M // You mentioned that the Annual Golf Classic raised over $1.7 million to fund veteran programs, on average how much does CCF raise each year to support these programs?
ROSE // We have been averaging just short of $2 million annually since our first major fundraising event in 2011. That has enabled us to support a number of deserving veterans’ causes, such as the Veterans Airlift Command, which provides free private jet transportation to severely wounded veterans and their families; The Honor Foundation, which assists veterans transition back into the civilian workforce; and organizations like the Travis Mills Foundation, which help veterans rediscover a sense of purpose as they move forward with their lives. In addition to our traditional fundraising activities, we are now working on new steps to apply for corporate, government, and public grants as well as testing interest among our customer base for support.

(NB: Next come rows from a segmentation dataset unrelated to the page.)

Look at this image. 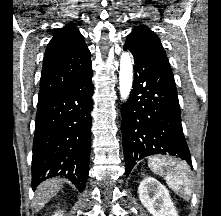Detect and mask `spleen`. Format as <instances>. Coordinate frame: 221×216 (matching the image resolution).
I'll return each instance as SVG.
<instances>
[{"instance_id": "1", "label": "spleen", "mask_w": 221, "mask_h": 216, "mask_svg": "<svg viewBox=\"0 0 221 216\" xmlns=\"http://www.w3.org/2000/svg\"><path fill=\"white\" fill-rule=\"evenodd\" d=\"M148 166L154 173L164 177L169 188L180 197L188 199L191 196V170L187 163L172 157H152Z\"/></svg>"}]
</instances>
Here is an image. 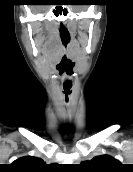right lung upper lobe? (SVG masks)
<instances>
[{
    "mask_svg": "<svg viewBox=\"0 0 133 172\" xmlns=\"http://www.w3.org/2000/svg\"><path fill=\"white\" fill-rule=\"evenodd\" d=\"M10 168L18 172H41L45 169V163L40 158L25 156L14 161Z\"/></svg>",
    "mask_w": 133,
    "mask_h": 172,
    "instance_id": "cb5924a9",
    "label": "right lung upper lobe"
}]
</instances>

M // On the lending side, is lending to veterans different than other groups?
ROSE // As an industry, we should strive to treat all of our customers with equal respect and transparency in all of our dealings. That said, if we can stretch just a bit further in our efforts for the benefit of those that have fought and may have sacrificed protecting our freedom, it is certainly a well-deserved extra effort, and veterans have a special place in the hearts of our mortgage lending team. We’re very active in lending to veterans—between 20 and 25 percent of our loan volume are VA loans. Those loans give veterans some benefits that other borrowers don’t have; for example, veterans can get 100 percent financing with a VA loan, eliminating the need for a down payment. There are other benefits that reduce borrowing costs and offer special refinancing options. Our team has been trained to look for all of the available benefits and deliver them to our borrowers who have served in the armed forces.

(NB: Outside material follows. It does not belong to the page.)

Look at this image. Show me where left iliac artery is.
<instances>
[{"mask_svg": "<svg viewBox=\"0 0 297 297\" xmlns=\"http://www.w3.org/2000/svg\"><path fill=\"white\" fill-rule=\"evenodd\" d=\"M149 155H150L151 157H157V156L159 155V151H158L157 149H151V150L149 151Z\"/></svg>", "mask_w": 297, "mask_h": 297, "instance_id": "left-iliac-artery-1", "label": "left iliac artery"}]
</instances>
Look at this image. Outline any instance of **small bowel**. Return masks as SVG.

M // How can the industry become involved to help support CCF?
ROSE // CCF represents one of the best veterans-focused foundations sponsored by a financial services firm outside of the major depositories. While we have enlisted the assistance of our vendors, professional relationships, and the communities around us, we would love the support from any willing participants elsewhere in the industry and welcome the direct discussion. We need capital, fundraising participation, and references to grant opportunities that we can apply for to further our mission. I am open to a discussion with anybody looking to help our efforts or start one on their own.